§ **Provided text**
==================================================

Home
ryah [entries|archive|friends|userinfo]
ryah

[ website | tiny clouds ]
[ userinfo | livejournal userinfo ]
[ archive | journal archive ]

node v0.1.3 [Aug. 6th, 2009|02:23 pm]
[Tags|, ]
[Current Mood | happy]

node.js development is coming along nicely!

I've just made the 10th release, v0.1.3. Fixing bugs, adding features. The project is still very rough—I think the average time-to-encountering-a-bug-after-first-compile is about 20 minutes. We've got a little IRC channel with 6 or 7 regulars and an usually active mailing list (which doubles as a bug tracking system).
LinkLeave a comment

non-blocking stdio hack [Aug. 3rd, 2009|11:43 am]
[Tags|]

http://s3.amazonaws.com/four.livejournal/20090803/nonblocking_stdio.tar.gz
 The problem with stdout, stderr, and stdin is that they are necessarily
 blocking when associated with a file. Like file descriptors for normal
 files, they cannot be used with select() or poll().

 If one does 
 
   my_program > /mnt/nfs_filesystem/output

 even printf() system calls might block the entire process's execution.
 This is bad for high performance servers which juggle many sockets and
 must never block execution.

 This function can help with that. Now STDOUT_FILENO, STDERR_FILENO, and
 STDIN_FILENO can be used with select(). All are set non-blocking and will
 act like pipe end-points (they are actually).

 This is done by internally using a ring buffer, pipe, and child process
 to pump data to the blocking file descriptor. 

 Compile with -pthreads. Call nonblocking_stdio() as quickly as possible
 after your program starts. Expect strange behavior with using printf()
 and friends--those are buffered and expect blocking file descriptors.
LinkLeave a comment

popen() for node [Jun. 21st, 2009|03:58 pm]
[Tags|, ]

I just implemented a neat process launching thing in Node. (It's the first time I've ever used vfork()!) It's great because it allows one to stream data in and out of child process. Here's a simple example:
 var cat = new node.Process("cat");
 cat.onOutput = function (chunk) {
   puts("cat said: " + chunk);
 };
 cat.onExit = function (status) {
   puts("cat exited with status " + status);
 };
 cat.write("hello");
 cat.write(" ");
 cat.write("world");
 cat.close();
It will be easy to implement Web Workers on top of this in pure javascript.

==================================================

§ **Input data**
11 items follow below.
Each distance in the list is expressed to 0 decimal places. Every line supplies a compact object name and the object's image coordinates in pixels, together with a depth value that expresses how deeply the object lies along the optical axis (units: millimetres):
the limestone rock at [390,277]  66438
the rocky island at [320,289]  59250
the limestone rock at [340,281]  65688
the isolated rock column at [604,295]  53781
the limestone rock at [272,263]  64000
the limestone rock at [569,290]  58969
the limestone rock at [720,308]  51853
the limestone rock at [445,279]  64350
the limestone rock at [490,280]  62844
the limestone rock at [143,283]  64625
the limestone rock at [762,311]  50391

==================================================

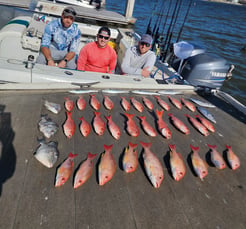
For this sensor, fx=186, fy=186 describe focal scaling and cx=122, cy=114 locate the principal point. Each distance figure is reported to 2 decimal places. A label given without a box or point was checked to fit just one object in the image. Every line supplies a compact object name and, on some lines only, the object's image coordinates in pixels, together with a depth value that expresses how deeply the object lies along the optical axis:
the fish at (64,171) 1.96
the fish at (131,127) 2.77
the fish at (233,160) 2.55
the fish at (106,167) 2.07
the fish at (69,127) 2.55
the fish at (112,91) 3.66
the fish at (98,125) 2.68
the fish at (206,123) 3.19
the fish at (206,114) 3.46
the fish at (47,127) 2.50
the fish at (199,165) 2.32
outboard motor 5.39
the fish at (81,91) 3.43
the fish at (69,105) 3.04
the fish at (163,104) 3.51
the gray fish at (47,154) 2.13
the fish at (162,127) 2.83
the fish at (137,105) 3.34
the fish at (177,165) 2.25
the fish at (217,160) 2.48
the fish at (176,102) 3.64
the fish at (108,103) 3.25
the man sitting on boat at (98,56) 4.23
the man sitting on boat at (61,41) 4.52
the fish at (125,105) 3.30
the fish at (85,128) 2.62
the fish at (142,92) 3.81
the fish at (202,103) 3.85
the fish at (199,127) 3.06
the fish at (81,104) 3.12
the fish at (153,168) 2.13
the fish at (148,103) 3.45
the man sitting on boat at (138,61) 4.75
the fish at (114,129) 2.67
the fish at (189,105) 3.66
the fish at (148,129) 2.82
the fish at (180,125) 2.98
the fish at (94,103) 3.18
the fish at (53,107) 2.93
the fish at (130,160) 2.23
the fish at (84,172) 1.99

==================================================

§ **What you will do**
(a) Set down, word for word, the part of the node.js journal page that opens with the words containing "node.js development is" and closes with "bug tracking system).".
(b) According to the node.js journal page, what does the non-blocking stdio hack use internally to pump data to the blocking file descriptor?
(c) Extend the node.js journal page past its final sentence, keeping its voice and subject.
The entries are separate from the node.js journal page.

§ **List of answers**
(a)
node.js development is coming along nicely!

I've just made the 10th release, v0.1.3. Fixing bugs, adding features. The project is still very rough—I think the average time-to-encountering-a-bug-after-first-compile is about 20 minutes. We've got a little IRC channel with 6 or 7 regulars and an usually active mailing list (which doubles as a bug tracking system).

(b) A ring buffer, a pipe, and a child process.

(c)
Check out the docs
LinkLeave a comment

Why isn't there a bidirectional popen()? [Jun. 19th, 2009|06:29 pm]
[Tags|]

Good read: http://lua-users.org/lists/lua-l/2007-10/msg00189.html


In node I think it will look like this
var cat = popen("cat");

cat.onOutput = function (chunk) {
  puts("cat said: '" + chunk + "'");
};

cat.onExit = function (code) {
  puts("the cat program exited with code " + code);
};

cat.write("hello world");
cat.close();
cat.kill(); 
Link2 comments|Leave a comment

projects using node [Jun. 16th, 2009|07:12 pm]
[Tags|, ]

I think all are in the early stages of development:

redis-node-client, node-json-rpc, and node_http_dispatch by Brian Hammond

pubsub by Malte Ubl

frisbee, A clone of the Disqus blog commenting system, by Urban Hafner

hxV8, the haXe → javascript compiler with modifications to use node I/O. by blackdog66

node_chat by me (live demo at chat.tinyclouds.org)
LinkLeave a comment

Node (Another Server-Side Javascript) [May. 31st, 2009|03:21 pm]
[Tags|]

Node is a new server-side javascript project. It provides a purely event-based interface to I/O:

* TCP server and client
* Standard setTimeout() setInterval() timers
* Asynchronous file I/O
* HTTP server and client

Node's main focus is on performance and efficiency. It is built on top of

* V8 javascript
* libev, event loop abstraction
* libeio, file I/O thread pool

Node has the goal of supporting most POSIX operating systems (including Windows/MinGW) but at the moment it is only being tested on Linux, Macintosh, and FreeBSD. Node has no external dependencies (V8 and other libraries are included in its source tree.)

Node strives to provide complete and good documentation. This goal is not yet met but there is enough material to allow one to get started.

Node is released under a MIT license.

Release: node-0.0.2.tar.gz

Website: http://tinyclouds.org/node/

API documentation: http://tinyclouds.org/node/api.html

Git Repository: http://github.com/ry/node
Link3 comments|Leave a comment

RFC 1122 (Requirements for Internet Hosts -- Communication), section 4.2.2.13: Closing a Connection [May. 2nd, 2009|09:34 pm]
[Tags|]

A TCP connection may terminate in two ways:
  1. the normal TCP close sequence using a FIN handshake, and
  2. an "abort" in which one or more RST segments are sent and the connection state is immediately discarded.
If a TCP connection is closed by the remote site, the local application MUST be informed whether it closed normally or was aborted.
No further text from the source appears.